Yoan Juliette était poursuivi en justice. Il répondait de deux charges, à savoir d’avoir refusé de se soumettre à un alcootest à la requête d’un officier dans l’exercice de ses fonctions et d’avoir conduit sous l’influence de l’alcool, en violation avec la Road Trafic Act. Selon la version des faits, l’accusé était impliqué dans un accident de la route et avait été transporté à l’hôpital par des officiers de police. Sur place, le caporal Sudoollah devait alors recevoir l’autorisation du médecin traitant de pratiquer un alcootest, le conducteur étant ivre lorsqu’il avait été emmené à l’hôpital, d’après la version de la police. Le caporal Sudoollah dit aussi avoir demandé à l’accusé d’effectuer un test sanguin ainsi que de se soumettre à un test d’urine, ajoutant que ce dernier avait alors refusé « sans donner d’explications ». Et d’affirmer avoir indiqué à l’accusé que son refus pourrait jouer contre lui.
Pour sa part, Yoan Juliette a déclaré qu’il avait refusé de se soumettre à un alcootest car il avait « des douleurs au ventre », résultant de l’accident dont il avait été victime. Selon sa version, il aurait accepté un test sanguin, mais le caporal Sudoollah lui aurait indiqué qu’il n’était « pas obligé de le faire ». Version qui a été confirmée par un témoin de la défense, présent à l’hôpital au moment des faits.

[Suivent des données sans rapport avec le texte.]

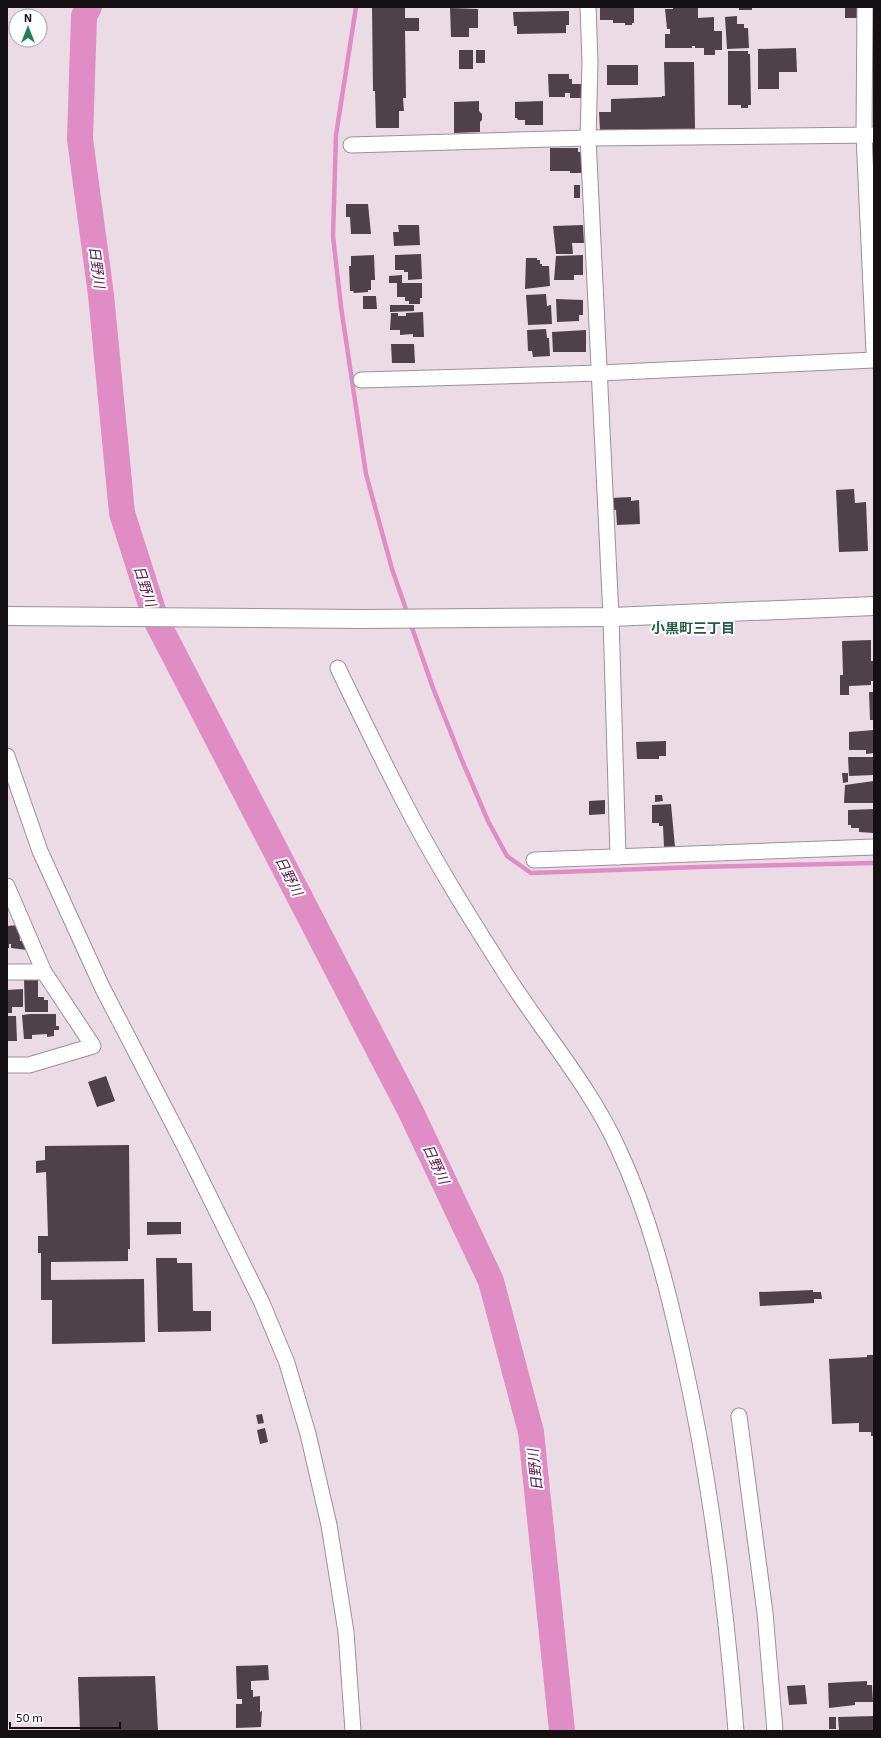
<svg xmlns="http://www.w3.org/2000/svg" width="881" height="1738" font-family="'Exo 2','Noto Sans JP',sans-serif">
<rect width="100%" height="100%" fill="#ebdbe5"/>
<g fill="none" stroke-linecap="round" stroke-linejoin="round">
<g stroke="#e08dc6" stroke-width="4.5">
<polyline points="356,7 336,135 333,236 341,307 366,474 392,569 408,615"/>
<polyline points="410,622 433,688 461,758 488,821 507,856 531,873 698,867 874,863"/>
</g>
<polyline stroke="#e08dc6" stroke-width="26" points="89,7 84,16 80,139 101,295 122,513 156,620 410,1110 491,1281 531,1432 562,1731"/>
</g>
<g fill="#4e4149">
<polygon points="372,7 405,7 405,18 419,18 419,31 405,31 406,98 403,98 404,111 399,111 399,128 376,128 375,91 373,91"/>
<polygon points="600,7 634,7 634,23 632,23 632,25 625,25 625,23 613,23 613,20 600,20"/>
<polygon points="673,7 698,7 698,18 714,17 714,31 722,31 722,50 715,50 715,55 704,55 704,48 695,48 695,46 692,46 692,48 665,48 665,34 670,34 670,29 667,29 665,9 673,9"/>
<rect x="739" y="7" width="13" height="3"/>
<rect x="845" y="7" width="13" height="11"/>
<polygon points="450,8 478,9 478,28 469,28 469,37 451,37"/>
<polygon points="569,11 569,25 566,25 566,33 517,34 517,26 514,26 513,12"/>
<polygon points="737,16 737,24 744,24 744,28 748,28 749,48 727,49 725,17"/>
<polygon points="796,48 797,72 779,72 779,89 758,89 758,49"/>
<rect x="459" y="50" width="14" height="19"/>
<rect x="476" y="50" width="9" height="13"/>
<polygon points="728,51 748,51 748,54 750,54 751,105 748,105 748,108 741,108 741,105 728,105"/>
<polygon points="664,62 694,62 695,129 600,130 599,112 611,112 611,99 662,97 662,96 665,96"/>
<rect x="607" y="65" width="31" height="20"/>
<polygon points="548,74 569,74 569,79 572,79 572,84 582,84 582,98 570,98 570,93 565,93 565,97 549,97"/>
<polygon points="479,101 479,111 482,114 482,120 480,122 480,132 454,133 454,102"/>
<polygon points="543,101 543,125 525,125 525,120 518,120 517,118 515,118 515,102"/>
<polygon points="550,148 578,148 578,152 581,152 582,173 570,173 570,171 550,171"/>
<rect x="574" y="185" width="6" height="13"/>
<polygon points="346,204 368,204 371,234 351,234 350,217 346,217"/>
<polygon points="398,225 419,225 420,245 394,246 393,232 399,232"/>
<polygon points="583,225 584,243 572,243 573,254 556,254 553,226"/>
<polygon points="421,254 422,279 408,280 408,272 404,272 404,270 395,270 395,255"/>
<polygon points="374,255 375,280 371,280 371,290 368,290 368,292 354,293 353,291 350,291 349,266 351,266 351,256"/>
<polygon points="583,255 583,275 574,275 574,280 554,280 556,256"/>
<polygon points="526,258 537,258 537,260 540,260 540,264 542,264 542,266 549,266 550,286 525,289"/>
<polygon points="402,275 402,283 422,283 422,298 420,298 420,304 409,304 409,301 405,301 405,297 397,297 397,283 389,283 389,276"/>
<polygon points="546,294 547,306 551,305 552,324 528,325 526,295"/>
<polygon points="363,296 376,296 377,309 363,309"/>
<polygon points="556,299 583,300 583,315 579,315 579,321 557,322"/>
<polygon points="390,305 414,305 414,311 390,312"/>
<polygon points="423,312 424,337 413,337 413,334 400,335 400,330 390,330 391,313 398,313 398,316 406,316 406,313"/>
<polygon points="546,329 547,338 549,338 550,356 533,357 532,351 528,351 527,330"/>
<polygon points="586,330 586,352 553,352 552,332"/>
<polygon points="391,344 414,344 415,363 392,363"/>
<polygon points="854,489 855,503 866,502 868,551 839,552 836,490"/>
<polygon points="631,497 631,501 639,500 640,524 617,525 616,510 611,510 610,498"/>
<polygon points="871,640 871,661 874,661 874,681 871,681 871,685 849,686 849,695 840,695 840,675 843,675 842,641"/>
<polygon points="869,692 874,692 874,720 870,720"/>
<polygon points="874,730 874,753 866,754 866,750 849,750 849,732"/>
<polygon points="666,741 666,756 659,756 659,759 637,759 636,742"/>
<polygon points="848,757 874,757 874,775 849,776"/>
<polygon points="842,773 848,773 848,782 843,783"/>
<polygon points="874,781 874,803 844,803 845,785"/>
<polygon points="655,795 662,795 663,801 655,802"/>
<polygon points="605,800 605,814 589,815 589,801"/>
<polygon points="671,804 675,847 664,847 663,826 659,826 659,823 652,823 652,805"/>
<polygon points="874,809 874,833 859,832 859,828 851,828 851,825 848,825 848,810"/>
<polygon points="19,925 20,941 26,941 27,950 11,948 11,944 9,944 9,948 7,948 7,926"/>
<polygon points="24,979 38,979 38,997 44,997 44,1000 48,1000 48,1012 25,1012"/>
<polygon points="23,989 23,1007 12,1007 12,1013 7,1013 7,990"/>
<polygon points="30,1014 56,1014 56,1026 59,1026 59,1030 54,1030 54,1036 47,1037 47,1034 32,1035 32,1039 24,1039 22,1015"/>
<polygon points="7,1016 16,1016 17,1041 7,1041"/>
<polygon points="106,1076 115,1101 97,1107 88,1082"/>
<polygon points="129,1145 130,1249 128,1249 128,1261 51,1262 51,1280 144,1279 145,1342 52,1344 52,1300 41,1300 41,1253 38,1253 38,1236 48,1236 46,1172 36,1173 36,1161 45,1160 45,1146"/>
<polygon points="147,1222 181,1222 181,1234 147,1235"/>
<polygon points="156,1258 177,1258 177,1263 192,1263 193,1311 211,1311 211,1331 158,1332"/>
<polygon points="813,1290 813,1292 821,1292 822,1299 814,1299 814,1303 760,1306 759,1292"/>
<polygon points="867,1355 874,1355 874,1436 871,1436 871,1432 859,1432 859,1423 832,1424 829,1359 867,1357"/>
<polygon points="262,1414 264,1423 258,1424 256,1415"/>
<polygon points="265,1428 268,1442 260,1444 257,1430"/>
<polygon points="268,1665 269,1680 251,1681 251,1690 253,1690 253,1697 260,1696 260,1712 262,1711 261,1727 236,1728 236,1704 242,1704 242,1699 237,1699 236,1666"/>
<polygon points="155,1676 158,1731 80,1731 78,1677"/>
<polygon points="867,1681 867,1685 872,1685 873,1702 855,1702 855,1705 829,1708 828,1683"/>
<polygon points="805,1685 807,1704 789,1705 787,1686"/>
<polygon points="874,1716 874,1731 839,1731 838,1717"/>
<rect x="829" y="1717" width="7" height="12"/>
</g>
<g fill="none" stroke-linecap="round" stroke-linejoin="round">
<g stroke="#9d8f98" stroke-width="17">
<g id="minor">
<polyline points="588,7 590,62 588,138 611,617 618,857"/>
<polyline points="865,7 864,135 874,352"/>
<polyline points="351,145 588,138 874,135"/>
<polyline points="361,380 600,373 874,360"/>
<path d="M338,668C359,712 380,755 402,798C432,857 467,913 502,968C539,1028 589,1084 618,1148C649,1214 666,1282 682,1353C710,1477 726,1603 736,1731"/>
<polyline points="7,756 40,851 102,987 187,1151 262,1303 287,1363 308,1434 329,1525 346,1632 353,1731"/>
<polyline points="534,860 874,847"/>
<polyline points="7,886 44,972 93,1046 29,1065 7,1065"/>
<polyline points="7,972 44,972"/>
<polyline points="739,1416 765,1613 775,1731"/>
</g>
</g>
<g stroke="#9d8f98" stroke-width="20">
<polyline id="tertiary" points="7,616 362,619 611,617 874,606"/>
</g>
<use href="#minor" stroke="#fff" stroke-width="15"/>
<use href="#tertiary" stroke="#fff" stroke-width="18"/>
</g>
<g text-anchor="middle" stroke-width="4" stroke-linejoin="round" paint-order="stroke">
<g font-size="14" font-style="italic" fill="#5c124a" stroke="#fff">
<text transform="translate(97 267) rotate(82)" y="5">日野川</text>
<text transform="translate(145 586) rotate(72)" y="5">日野川</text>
<text transform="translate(289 876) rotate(63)" y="5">日野川</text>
<text transform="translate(436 1164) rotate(65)" y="5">日野川</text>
<text transform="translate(535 1470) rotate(-96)" y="5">日野川</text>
</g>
<g font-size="14" font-weight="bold" fill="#205d40" stroke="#fff">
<text x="693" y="633">小黒町三丁目</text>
</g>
</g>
<rect width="881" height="1738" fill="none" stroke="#151013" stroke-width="16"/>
<g transform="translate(28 28)"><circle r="19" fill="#ffffff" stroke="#a19fa1"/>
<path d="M0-3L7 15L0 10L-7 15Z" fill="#237f56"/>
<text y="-6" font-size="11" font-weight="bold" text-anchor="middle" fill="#151013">N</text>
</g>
<path d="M10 1722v6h110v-6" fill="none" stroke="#151013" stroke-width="2"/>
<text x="16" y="1722" font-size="12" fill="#151013" stroke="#ffffff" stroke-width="3" paint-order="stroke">50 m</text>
</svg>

Dans son jugement, la magistrate Hamuth a noté plusieurs « manquements » de la part des officiers en charge à ce moment. La juge a noté que les officiers n’avaient pas fait comprendre à l’accusé qu’il pouvait fournir un échantillon de sang ou d’urine. Elle a aussi pris en considération le point relevé par la défense selon lequel les officiers n’auraient pas indiqué clairement à Yoan Juliette que s’il refusait de se soumettre à un test d’alcoolémie, il serait passible de poursuites. Sous la première charge, la magistrate a ainsi noté que les « manquements » dans les procédures ont porté préjudice à l’accusé, qui aurait été « induit en erreur » par les officiers. Concernant la seconde charge, elle a énoncé que les policiers, bien qu’ayant soupçonné Yoan Juliette d’avoir un taux d’alcool plus élevé que la limite autorisée, aucune preuve n’a été fournie pour le confirmer. La magistrate a ainsi rayé les deux charges retenues contre l’accusé.